RINDU KICAU BURUNG DI RANTING POHON
Ketika kecil dulu, setiap bangun tidur selalu riuh terdengar kicau burung di sekitar rumah saya. Banyak sekali jenis burung dengan beragam suara, seperti sedang menikmati konser orkestra. Kutilang, jalak, perkutut, derkuku, prenjak, pipit, ciit, dan beberapa jenis burung lain tak henti berkicau, sahut-menyahut, membawa khabar bahwa hari telah menjelang pagi. Mengajak orang-orang untuk segera bersiap diri memulai aktifitas di pagi hari.
Saya sering mengamati burung-burung itu dari balik jendela kamar saya. Begitu cerianya mereka. Berpindah dari satu ranting ke ranting lain. Terbang dari satu pohon ke pohon lain sambil bercanda menyambut hadirnya matahari. Mereka tak terbebani dengan rasa takut terkena perangkap atau terkena trik penipuan berkedok memberi makanan. Sungguh kehadiran burung-burung itu menambah indahnya hari berpadu dengan segarnya udara pagi.

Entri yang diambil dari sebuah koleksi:

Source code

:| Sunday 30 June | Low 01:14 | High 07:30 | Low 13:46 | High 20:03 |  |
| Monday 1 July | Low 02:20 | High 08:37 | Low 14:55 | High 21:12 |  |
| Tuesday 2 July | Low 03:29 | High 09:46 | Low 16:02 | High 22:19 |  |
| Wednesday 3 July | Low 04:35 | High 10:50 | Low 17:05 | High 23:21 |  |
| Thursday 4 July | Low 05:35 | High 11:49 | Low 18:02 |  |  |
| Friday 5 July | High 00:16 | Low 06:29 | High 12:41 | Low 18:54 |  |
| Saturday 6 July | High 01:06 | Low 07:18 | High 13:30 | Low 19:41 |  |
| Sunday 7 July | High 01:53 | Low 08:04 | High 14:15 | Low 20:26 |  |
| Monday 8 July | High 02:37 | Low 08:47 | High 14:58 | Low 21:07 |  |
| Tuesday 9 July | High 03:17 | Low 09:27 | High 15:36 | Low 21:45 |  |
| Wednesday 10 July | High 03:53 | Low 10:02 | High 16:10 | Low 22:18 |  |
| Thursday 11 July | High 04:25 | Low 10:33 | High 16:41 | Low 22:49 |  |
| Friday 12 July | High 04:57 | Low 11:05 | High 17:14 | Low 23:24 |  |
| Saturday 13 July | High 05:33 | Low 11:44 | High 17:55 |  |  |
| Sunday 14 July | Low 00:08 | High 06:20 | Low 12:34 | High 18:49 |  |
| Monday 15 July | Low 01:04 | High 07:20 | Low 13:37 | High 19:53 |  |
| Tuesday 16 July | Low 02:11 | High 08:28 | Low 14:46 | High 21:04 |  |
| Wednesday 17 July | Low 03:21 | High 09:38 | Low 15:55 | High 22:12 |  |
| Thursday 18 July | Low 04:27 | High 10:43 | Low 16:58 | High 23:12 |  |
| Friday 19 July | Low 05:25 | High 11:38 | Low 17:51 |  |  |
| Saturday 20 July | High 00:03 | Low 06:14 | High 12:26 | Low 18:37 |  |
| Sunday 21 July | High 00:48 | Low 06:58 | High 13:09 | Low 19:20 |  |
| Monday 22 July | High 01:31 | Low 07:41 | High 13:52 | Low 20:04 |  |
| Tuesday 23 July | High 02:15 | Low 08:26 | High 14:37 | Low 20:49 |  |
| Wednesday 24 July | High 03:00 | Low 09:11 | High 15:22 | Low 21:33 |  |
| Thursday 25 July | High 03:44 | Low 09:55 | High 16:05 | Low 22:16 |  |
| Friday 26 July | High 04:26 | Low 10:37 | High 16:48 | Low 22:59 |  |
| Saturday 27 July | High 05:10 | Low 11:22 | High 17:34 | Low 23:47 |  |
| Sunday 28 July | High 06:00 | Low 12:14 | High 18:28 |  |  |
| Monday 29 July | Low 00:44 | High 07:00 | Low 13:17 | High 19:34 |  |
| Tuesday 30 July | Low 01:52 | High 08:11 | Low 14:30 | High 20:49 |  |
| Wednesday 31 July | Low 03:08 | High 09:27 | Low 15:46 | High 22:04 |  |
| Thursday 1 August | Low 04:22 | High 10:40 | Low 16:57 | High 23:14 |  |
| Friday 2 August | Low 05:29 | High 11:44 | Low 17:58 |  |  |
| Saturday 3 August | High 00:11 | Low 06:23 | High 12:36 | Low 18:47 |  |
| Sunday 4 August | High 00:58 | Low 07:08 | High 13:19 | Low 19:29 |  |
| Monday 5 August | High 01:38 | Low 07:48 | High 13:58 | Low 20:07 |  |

TUGAS 1:
Menurut teks kajian, dari mana penulis sering mengamati burung-burung itu?
TUGAS 2:
Rangkumlah teks kajian dalam dua kalimat.
TUGAS 3:
Salin ulang bagian teks kajian mulai dari "Saya sering mengamati" hingga dan termasuk "segarnya udara pagi.".

JAWABAN ANDA 1:
Dari balik jendela kamarnya.

JAWABAN ANDA 2:
Ketika kecil dulu, setiap bangun tidur penulis selalu mendengar riuh kicau berbagai jenis burung di sekitar rumah, seperti kutilang, jalak, dan perkutut, yang menandai datangnya pagi dan mengajak orang memulai aktivitas. Dari balik jendela kamar, penulis sering mengamati burung-burung itu berpindah dan terbang dengan ceria tanpa rasa takut akan perangkap, sehingga kehadirannya menambah indahnya pagi.

JAWABAN ANDA 3:
Saya sering mengamati burung-burung itu dari balik jendela kamar saya. Begitu cerianya mereka. Berpindah dari satu ranting ke ranting lain. Terbang dari satu pohon ke pohon lain sambil bercanda menyambut hadirnya matahari. Mereka tak terbebani dengan rasa takut terkena perangkap atau terkena trik penipuan berkedok memberi makanan. Sungguh kehadiran burung-burung itu menambah indahnya hari berpadu dengan segarnya udara pagi.